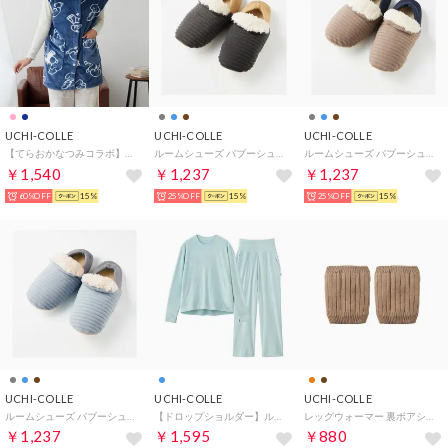
UCHI-COLLE
UCHI-COLLE
UCHI-COLLE
【てらおかなつみコラボ】ルームウェア ベスト フリース （ネービー）
ルームシューズ バブーシュタイプ 軽くて暖かい発熱素材 （チャコールグレー）
ルームシューズ バブーシュタイプ 軽くて暖かい発熱素材 （モカブラウン）
￥1,540
￥1,237
￥1,237
60%OFF
15%
25%OFF
15%
25%OFF
15%
UCHI-COLLE
UCHI-COLLE
UCHI-COLLE
ルームシューズ バブーシュタイプ 軽くて暖かい発熱素材 （ライトブルー）
【ドロップショルダー】ルームウェア ベロア セットアップ （サックス）
レッグウォーマー 裏ボアショートタイプ （ブラウン）
￥1,237
￥1,595
￥880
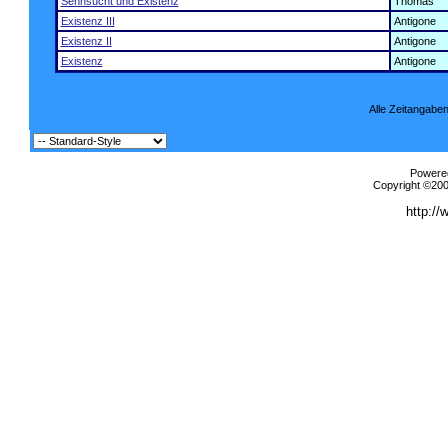
Sehnsucht und Existenz
Thomas
Existenz III
Antigone
Existenz II
Antigone
Existenz
Antigone
Alle Zeitangaben
Powered
Copyright ©2000
http://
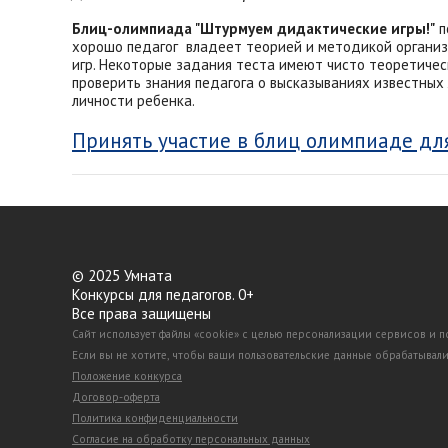
Блиц-олимпиада "Штурмуем дидактические игры!"
п
хорошо педагог владеет теорией и методикой органи
игр. Некоторые задания теста имеют чисто теоретичес
проверить знания педагога о высказываниях известных 
личности ребенка.
Принять участие в блиц олимпиаде дл
© 2025 Умната
Конкурсы для педагогов. 0+
Все права защищены
Сайт использует файлы «cookie» с целью персонализации сервисов и 
Если вы не хотите, чтобы ваши пользовательские данные обрабатывалис
Положение конкурса
Договор-оферта
Политика конфиденциальности
Согласие на обработку персональных данных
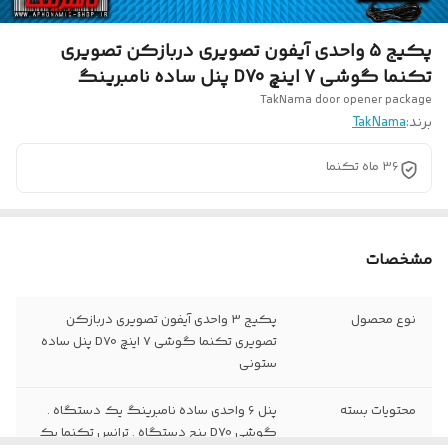
پکیج 5 واحدی آیفون تصویری دربازکن تصویری
تکنما گوشی 7 اینچ D70 پنل ساده نامبرینگ
TakNama door opener package
برند:
TakNama
36 ماه تکنما
مشخصات
نوع محصول
پکیج 3 واحدی آیفون تصویری دربازکن
تصویری تکنما گوشی 7 اینچ D70 پنل ساده
ستونی
محتویات بسته
پنل 6 واحدی ساده نامبرینگ یک دستگاه .
گوشی D70 پنج دستگاه . ترانس تکنما یک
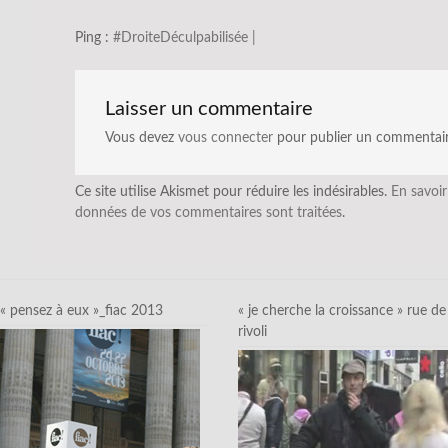
Ping :
#DroiteDéculpabilisée |
Laisser un commentaire
Vous devez
vous connecter
pour publier un commentair
Ce site utilise Akismet pour réduire les indésirables.
En savoir
données de vos commentaires sont traitées
.
« pensez à eux »_fiac 2013
« je cherche la croissance » rue de
rivoli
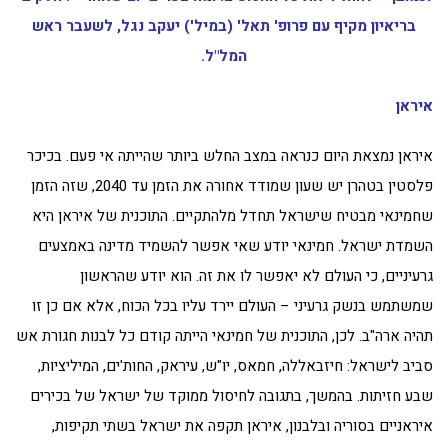
בריאיון מקיף עם פרופ' תאל' (במיל') יעקב נגל, לשעבר ראש
המל"ל.
איראן
איראן נמצאת היום כנראה במצב החלש ביותר שהייתה אי פעם. בכיכר
פלסטין בטהרן יש שעון שמודד אחורה את הזמן עד 2040, שזה הזמן
שחמינאי מבטיח שישראל תחדל מלהתקיים. התוכנית של איראן היא
השמדת ישראל. חמינאי יודע שאי אפשר להשמיד מדינה באמצעים
גרעיניים, כי העולם לא יאפשר לו את זה. הוא יודע שהראשון
שמשתמש בנשק גרעיני – העולם יירד עליו בכל הכוח, אלא אם כן זו
תהיה ארה"ב. לכן, התוכנית של חמינאי הייתה קודם כל לבנות חגורת אש
סביב לישראל: חיזבאללה, חמאס, יו"ש, עיראק, החות'ים, המיליציות,
שבע חזיתות. בהמשך, בתגובה לחיסול ממוקד של ישראל של בכירים
איראניים בסוריה ובלבנון, איראן תקפה את ישראל בשתי תקיפות,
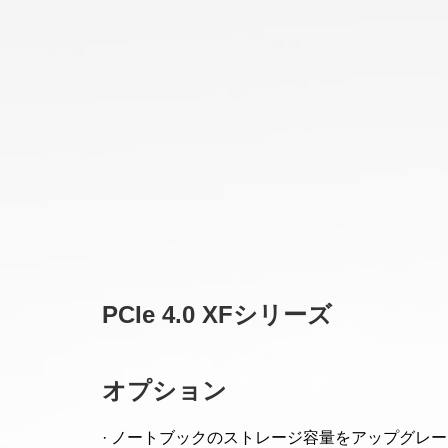
PCIe 4.0 XFシリーズ
オプション
· ノートブックのストレージ容量をアップグレ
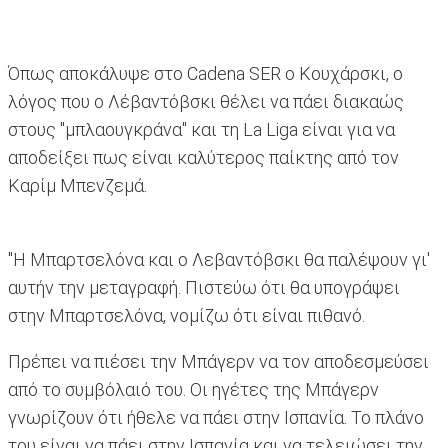
Όπως αποκάλυψε στο Cadena SER ο Κουχάρσκι, ο
λόγος που ο Λέβαντόβσκι θέλει να πάει διακαώς
στους "μπλαουγκράνα" και τη La Liga είναι για να
αποδείξει πως είναι καλύτερος παίκτης από τον
Καρίμ Μπενζεμά.
"Η Μπαρτσελόνα και ο Λεβαντόβσκι θα παλέψουν γι'
αυτήν την μεταγραφή. Πιστεύω ότι θα υπογράψει
στην Μπαρτσελόνα, νομίζω ότι είναι πιθανό.
Πρέπει να πιέσει την Μπάγερν να τον αποδεσμεύσει
από το συμβόλαιό του. Οι ηγέτες της Μπάγερν
γνωρίζουν ότι ήθελε να πάει στην Ισπανία. Το πλάνο
του είναι να πάει στην Ισπανία και να τελειώσει την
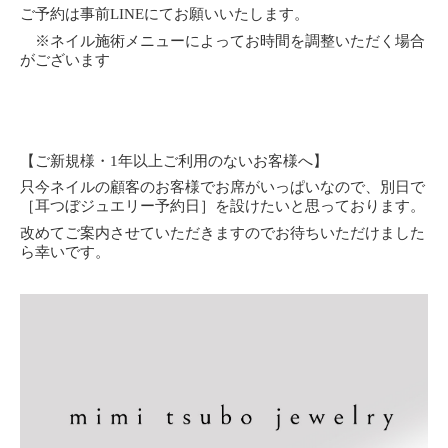
ご予約は事前LINEにてお願いいたします。
※ネイル施術メニューによってお時間を調整いただく場合
がございます
【ご新規様・1年以上ご利用のないお客様へ】
只今ネイルの顧客のお客様でお席がいっぱいなので、
別日で
［耳つぼジュエリー予約日］を設けたいと思っております。
改めてご案内させていただきますのでお待ちいただけました
ら幸いです。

----

Exercise directions:
Reproduce the lines above starting at the one with "pensez à eux" and ending at the one with "לבנות חגורת אש", both included, exactly and with no pictures.

Solution for this exercise:
« pensez à eux »_fiac 2013
« je cherche la croissance » rue de
rivoli
בריאיון מקיף עם פרופ' תאל' (במיל') יעקב נגל, לשעבר ראש
המל"ל.
איראן
איראן נמצאת היום כנראה במצב החלש ביותר שהייתה אי פעם. בכיכר
פלסטין בטהרן יש שעון שמודד אחורה את הזמן עד 2040, שזה הזמן
שחמינאי מבטיח שישראל תחדל מלהתקיים. התוכנית של איראן היא
השמדת ישראל. חמינאי יודע שאי אפשר להשמיד מדינה באמצעים
גרעיניים, כי העולם לא יאפשר לו את זה. הוא יודע שהראשון
שמשתמש בנשק גרעיני – העולם יירד עליו בכל הכוח, אלא אם כן זו
תהיה ארה"ב. לכן, התוכנית של חמינאי הייתה קודם כל לבנות חגורת אש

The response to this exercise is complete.